The town of Morden, Manitoba is about as far as far away as you can get from the ocean in Canada, but it's fast becoming a world famous destination for finding marine fossils.
It has its own fossil museum, and there have been several highly successful digs in the area. Remains of prehistoric birds, turtles, sharks and squid have been turning up all around the town.
It may seem strange to find aquatic life there now, but millions of years ago, Morden, and the rest of Manitoba was underneath a vast inland sea. That sea was teeming with giant reptiles.
One such creature was the mosasaur a long-bodied, air-breathing, flesh-eating lizard. Alive during the Cretaceous period, it resembled a modern alligator, but only superficially. The monitor lizard of Asia and Africa is actually the mosasaur's closest living relative.

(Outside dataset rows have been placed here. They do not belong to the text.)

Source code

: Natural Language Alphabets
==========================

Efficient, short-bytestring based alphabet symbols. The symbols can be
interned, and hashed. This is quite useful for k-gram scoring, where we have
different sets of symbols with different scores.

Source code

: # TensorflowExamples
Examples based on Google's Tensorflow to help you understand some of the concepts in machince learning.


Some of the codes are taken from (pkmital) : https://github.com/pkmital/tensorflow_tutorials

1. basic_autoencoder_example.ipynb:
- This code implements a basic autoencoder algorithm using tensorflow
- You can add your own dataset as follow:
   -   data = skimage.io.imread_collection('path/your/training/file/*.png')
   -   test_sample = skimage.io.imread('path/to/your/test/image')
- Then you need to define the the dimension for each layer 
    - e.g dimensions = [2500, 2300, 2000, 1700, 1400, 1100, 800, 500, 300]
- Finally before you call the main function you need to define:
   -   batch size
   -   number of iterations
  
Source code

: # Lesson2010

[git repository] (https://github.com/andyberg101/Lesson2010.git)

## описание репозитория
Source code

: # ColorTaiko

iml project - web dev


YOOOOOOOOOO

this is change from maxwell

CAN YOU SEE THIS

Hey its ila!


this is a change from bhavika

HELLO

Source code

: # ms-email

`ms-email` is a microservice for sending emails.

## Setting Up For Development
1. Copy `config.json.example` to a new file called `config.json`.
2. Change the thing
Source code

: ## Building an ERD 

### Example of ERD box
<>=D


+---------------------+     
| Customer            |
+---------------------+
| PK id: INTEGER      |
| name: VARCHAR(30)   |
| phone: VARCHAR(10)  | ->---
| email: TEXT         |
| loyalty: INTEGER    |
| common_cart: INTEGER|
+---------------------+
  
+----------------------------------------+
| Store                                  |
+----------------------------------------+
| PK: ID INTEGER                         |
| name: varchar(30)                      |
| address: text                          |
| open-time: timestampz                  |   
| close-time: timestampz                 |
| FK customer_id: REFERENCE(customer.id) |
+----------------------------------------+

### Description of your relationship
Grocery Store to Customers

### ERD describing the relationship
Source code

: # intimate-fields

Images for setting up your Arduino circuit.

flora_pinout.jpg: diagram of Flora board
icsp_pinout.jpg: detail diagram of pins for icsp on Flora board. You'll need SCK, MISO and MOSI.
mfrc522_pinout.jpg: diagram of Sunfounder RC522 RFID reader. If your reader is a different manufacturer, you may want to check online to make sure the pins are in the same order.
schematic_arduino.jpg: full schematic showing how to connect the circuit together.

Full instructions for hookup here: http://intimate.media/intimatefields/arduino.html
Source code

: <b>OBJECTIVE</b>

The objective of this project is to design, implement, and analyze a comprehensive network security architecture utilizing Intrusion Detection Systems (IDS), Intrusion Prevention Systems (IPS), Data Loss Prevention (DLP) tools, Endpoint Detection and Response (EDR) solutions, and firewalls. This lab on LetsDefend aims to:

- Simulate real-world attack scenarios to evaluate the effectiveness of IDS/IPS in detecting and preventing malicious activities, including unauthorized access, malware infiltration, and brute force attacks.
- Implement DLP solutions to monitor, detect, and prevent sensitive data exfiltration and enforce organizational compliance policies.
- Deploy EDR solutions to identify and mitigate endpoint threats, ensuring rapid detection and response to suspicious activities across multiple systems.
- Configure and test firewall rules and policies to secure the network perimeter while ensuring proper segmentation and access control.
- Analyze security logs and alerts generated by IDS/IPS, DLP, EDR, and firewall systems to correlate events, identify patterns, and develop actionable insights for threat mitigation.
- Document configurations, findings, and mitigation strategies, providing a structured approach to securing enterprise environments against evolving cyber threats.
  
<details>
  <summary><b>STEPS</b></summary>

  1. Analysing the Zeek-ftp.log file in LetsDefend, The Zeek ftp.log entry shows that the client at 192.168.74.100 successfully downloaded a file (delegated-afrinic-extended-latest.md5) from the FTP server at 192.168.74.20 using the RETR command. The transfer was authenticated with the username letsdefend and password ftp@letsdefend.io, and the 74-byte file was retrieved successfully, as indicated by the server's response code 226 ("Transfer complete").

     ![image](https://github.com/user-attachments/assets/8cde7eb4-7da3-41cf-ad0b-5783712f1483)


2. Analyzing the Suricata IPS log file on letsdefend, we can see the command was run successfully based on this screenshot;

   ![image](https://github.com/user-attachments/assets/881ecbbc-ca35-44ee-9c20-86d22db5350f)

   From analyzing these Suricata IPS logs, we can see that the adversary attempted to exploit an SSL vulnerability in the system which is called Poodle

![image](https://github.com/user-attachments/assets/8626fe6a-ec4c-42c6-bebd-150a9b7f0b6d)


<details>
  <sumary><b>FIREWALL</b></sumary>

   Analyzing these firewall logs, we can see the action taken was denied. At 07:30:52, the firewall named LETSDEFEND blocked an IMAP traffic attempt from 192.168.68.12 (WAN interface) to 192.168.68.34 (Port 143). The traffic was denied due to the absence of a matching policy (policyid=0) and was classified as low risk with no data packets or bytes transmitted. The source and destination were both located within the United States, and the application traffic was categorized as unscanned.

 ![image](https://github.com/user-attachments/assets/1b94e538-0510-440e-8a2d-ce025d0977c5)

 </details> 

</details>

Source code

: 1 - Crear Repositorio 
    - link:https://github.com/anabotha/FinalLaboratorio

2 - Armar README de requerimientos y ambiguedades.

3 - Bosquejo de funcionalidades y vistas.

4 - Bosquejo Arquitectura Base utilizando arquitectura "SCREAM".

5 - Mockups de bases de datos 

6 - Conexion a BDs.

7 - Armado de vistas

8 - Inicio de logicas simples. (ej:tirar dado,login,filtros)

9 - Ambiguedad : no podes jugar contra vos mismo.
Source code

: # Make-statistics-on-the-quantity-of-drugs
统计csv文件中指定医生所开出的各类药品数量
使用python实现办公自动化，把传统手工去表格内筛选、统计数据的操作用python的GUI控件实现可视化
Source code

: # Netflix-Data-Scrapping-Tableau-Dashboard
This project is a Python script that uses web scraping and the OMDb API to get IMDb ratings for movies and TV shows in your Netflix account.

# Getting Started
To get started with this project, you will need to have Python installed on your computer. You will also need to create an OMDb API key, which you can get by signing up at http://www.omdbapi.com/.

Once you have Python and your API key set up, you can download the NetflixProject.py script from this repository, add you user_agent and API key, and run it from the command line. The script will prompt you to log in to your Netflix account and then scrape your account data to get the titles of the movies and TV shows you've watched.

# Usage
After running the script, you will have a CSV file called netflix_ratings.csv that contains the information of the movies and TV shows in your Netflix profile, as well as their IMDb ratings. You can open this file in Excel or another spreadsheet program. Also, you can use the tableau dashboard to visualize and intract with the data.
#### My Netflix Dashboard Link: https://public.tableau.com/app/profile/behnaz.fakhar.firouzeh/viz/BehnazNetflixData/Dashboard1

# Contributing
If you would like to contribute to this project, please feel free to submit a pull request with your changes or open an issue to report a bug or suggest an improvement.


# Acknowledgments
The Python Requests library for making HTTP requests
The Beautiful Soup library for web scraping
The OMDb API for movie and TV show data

The average mosasaur measured from three to six metres in length, but some, like the largest specimen at the Morden museum, measured some 15 metres from its toothy snout to the tip of its tail.
Local mining and natural erosion first exposed the fossils in the 1940s. The museum has been collecting ever since, and has one of the largest collections of this kind in Canada.
Only five per cent of the fossils are actually on display in the museum. The rest are in storage, or travelling the world in exhibits.
Museum caretakers say they just want to make sure the fossils are out of the ground and safe from bulldozers and erosion. They estimate cataloguing all the fossils found so far will take at least 50 years.